■ Exercise objective
In the records that follow, locate every line with "indistinguishable" and extract it.

Raw data START

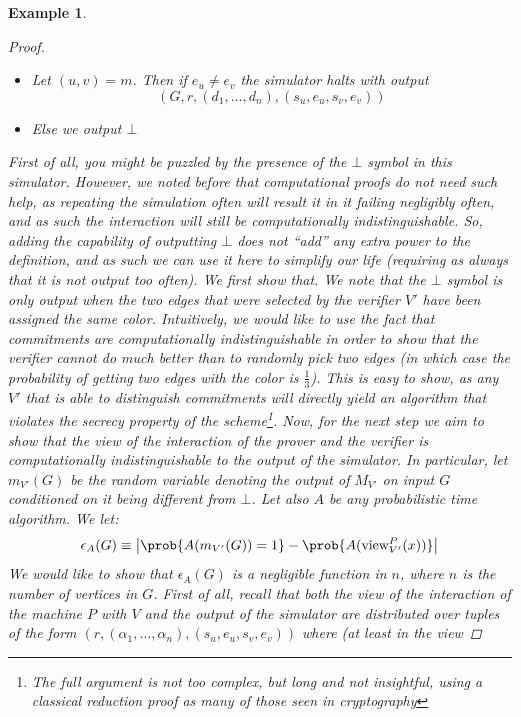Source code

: \documentclass{article}
\newtheorem{example}{Example}
\begin{document}
\begin{example}
\begin{proof}
\begin{itemize}
            \item Let $(u, v) = m$. Then if $e_u \neq e_v$ the simulator halts with output \[(G, r, (d_1, \dots, d_n), (s_u, e_u, s_v, e_v))\]
            \item Else we output $\bot$
        \end{itemize}
        First of all, you might be puzzled by the presence of the $\bot$ symbol in this simulator.
        However, we noted before that computational proofs do not need such help, as repeating the simulation often
        will result it in it failing negligibly often, and as such the interaction will still be computationally indistinguishable.
        So, adding the capability of outputting $\bot$ does not \enquote{add} any extra power to the definition, and as such we
        can use it here to simplify our life (requiring as always that it is not output too often).
        We first show that. We note that the $\bot$ symbol is only output when
        the two edges that were selected by the verifier $V'$ have been assigned the same color.
        Intuitively, we would like to use the fact that commitments are computationally indistinguishable
        in order to show that the verifier cannot do much better than to randomly pick two edges (in which
        case the probability of getting two edges with the color is $\frac{1}{3}$). This is easy to show,
        as any $V'$ that is able to distinguish commitments will directly yield an algorithm that violates
        the secrecy property of the scheme\footnote{The full argument is not too complex, but long and not
            insightful, using a classical reduction proof as many of those seen in cryptography}.
        Now, for the next step we aim to show that the view of the interaction of the prover and the verifier is
        computationally indistinguishable to the output of the simulator. In particular, let $m_{V'}(G)$ be the
        random variable denoting the output of $M_{V'}$ on input $G$ conditioned on it being different from $\bot$.
        Let also $A$ be any probabilistic time algorithm.
        We let:
        \[ \epsilon_A(G) \equiv \left| \prob{A(m_{V'}(G)) = 1} - \prob{A(\text{view}^{P}_{V'}(x))} \right| \]
        We would like to show that $\epsilon_A(G)$ is a negligible function in $n$, where $n$ is the number
        of vertices in $G$. First of all, recall that both the view of the interaction of the machine $P$ with $V$
        and the output of the simulator are distributed over tuples of the form $(r, (\alpha_1, \dots , \alpha_n), (s_u, e_u, s_v, e_v))$ where (at least in the view

\end{proof}
\end{example}
\end{document}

Raw data END

■ Reply
        will result it in it failing negligibly often, and as such the interaction will still be computationally indistinguishable.
        Intuitively, we would like to use the fact that commitments are computationally indistinguishable
        computationally indistinguishable to the output of the simulator. In particular, let $m_{V'}(G)$ be the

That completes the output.